A typical North American health care "system" is not an identifiable entity in its own right the way a school district, military division, or municipality is. A health care "system" is actually a complicated web of interconnected and interdependent parts, parts that are each complex systems in their own right. Typically, we speak of either the Finance side or the Service Delivery side with health care, but that's barely a starting point.
Consider a single Canadian province. Its health care will consist of several distinct entities (I'd say it was organized into these parts, but that would imply thought was put into the setup, rather than just how the chips fell as time went by):
- the "universal" insurance plan covering doctors' services, labs and other diagnostics, and hospitals
- a drug-benefit insurance plan covering seniors, people on social assistance, and people with certain high-cost diseases (cancers, viral hepatitis, HIV)

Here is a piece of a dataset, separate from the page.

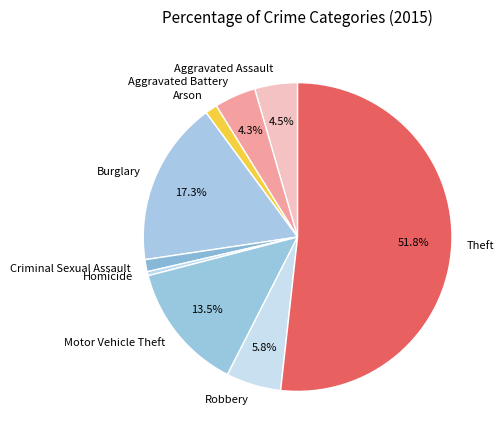

Count the number of slices in the pie.

9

- hospitals, which are autonomously governed and have largely unionized workforces
- home-care service providers, operating in a competitive market
- pharmaceutical manufacturers, both "research based" and generic
- doctors practicing independently or in groups, based in hospitals or in the community, but all paid through the provincial insurance plan
- a variety of publicly-funded health services that lie outside the insured services "basket", such as community health centres (CHCs) for underserved populations, public health, etc. These are staffed by salaried health professionals, not necessarily unionized
If we think about the essential economic relationships from the government/payer perspective, the basic structure of health care becomes a little less confusing...at least from the finance side of things:
- the province is a monopsony (one customer) buyer of drugs from two different oligopolies--the USA/UK based brand-name drug companies, and the domestic generic drug makers
- the province is a monopsony buyer of lab services from a domestic oligopoly, as part of the benefits of the universal insurance plan
- the province is a monopsony buyer of home care services from a (mostly) competitive market of providers
- the province is a monopsony buyer of medical services from doctors, through a negotiated fee agreement with the provincial medical association, as part of the universal insurance plan
- the province sends money to hospitals, CHCs, and public health as it would fund any other public service, albeit with added complexity (that can be set aside for now)

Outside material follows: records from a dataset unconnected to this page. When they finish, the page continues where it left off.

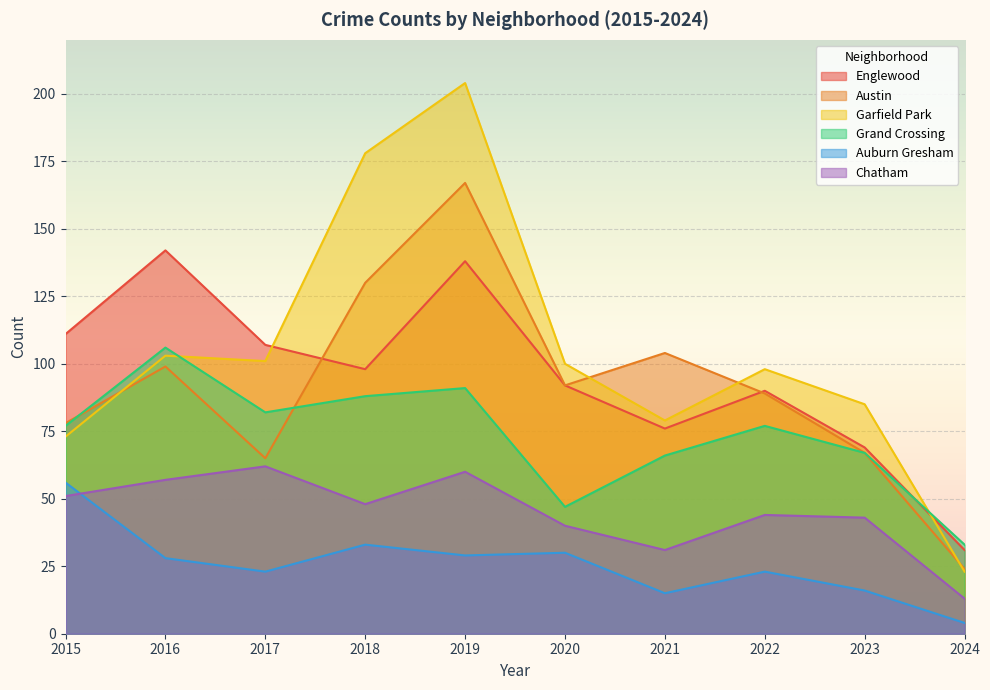

Reading right to left, what are all the values shown in this chart?

Englewood: 2024=31	2023=69	2022=90	2021=76	2020=92	2019=138	2018=98	2017=107	2016=142	2015=111
Austin: 2024=24	2023=67	2022=89	2021=104	2020=92	2019=167	2018=130	2017=65	2016=99	2015=78
Garfield Park: 2024=23	2023=85	2022=98	2021=79	2020=100	2019=204	2018=178	2017=101	2016=103	2015=73
Grand Crossing: 2024=33	2023=67	2022=77	2021=66	2020=47	2019=91	2018=88	2017=82	2016=106	2015=77
Auburn Gresham: 2024=4	2023=16	2022=23	2021=15	2020=30	2019=29	2018=33	2017=23	2016=28	2015=56
Chatham: 2024=13	2023=43	2022=44	2021=31	2020=40	2019=60	2018=48	2017=62	2016=57	2015=51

- the doctors theoretically operate in a competitive market, paid through the universal insurance the way a dentist might be from a workplace plan, but this is misleading (more on that in a future post)
Believe it or not, this is a deliberately simplistic way of looking at just the finance side things, and over time things have only become more complicated. For example, Ontario has an entire bureaucracy for cancer care, that allocates funds for treatment independent of the provincial drug and medical/hospital service insurance plans. Ontario also has multiple funding models for doctors, depending on where and how they practice. You might also have noticed that the word "patient" has yet to appear anywhere before this sentence. Once the patient enters the picture, you're adding Service Delivery into the analysis, and the relationships start to feed back on one another.

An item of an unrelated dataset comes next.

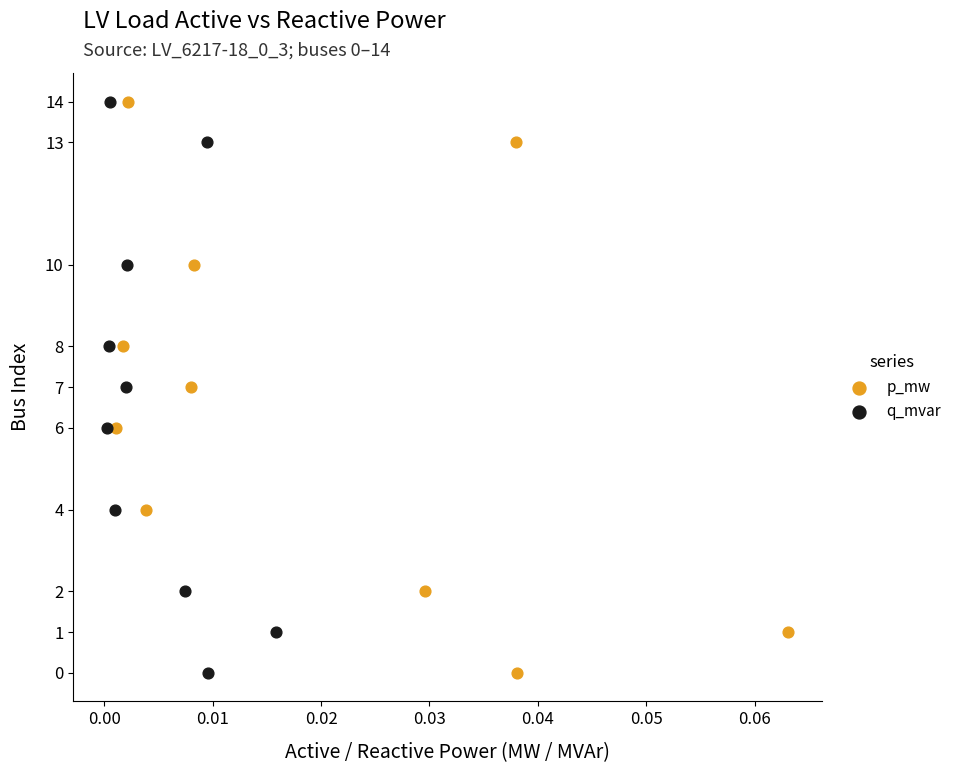

What are all the series names shown in the legend?

p_mw, q_mvar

The point is that before prescribing any solution to what ails the health care system (More privatization! More money! More nurses!), you have to identify which system it is you're talking about, and which side of the Finance/Service dichotomy you're starting from.
You should be, and that's a good thing. Because now you have ammunition for your next dinner table argument. Anytime someone tries to sell you on a "fix" for health care, start by asking which of the five distinct finance arrangements their "fix" will start to address. (If you're American, I imagine you could double that number and still be correct). When your question is returned with a blank stare, you win.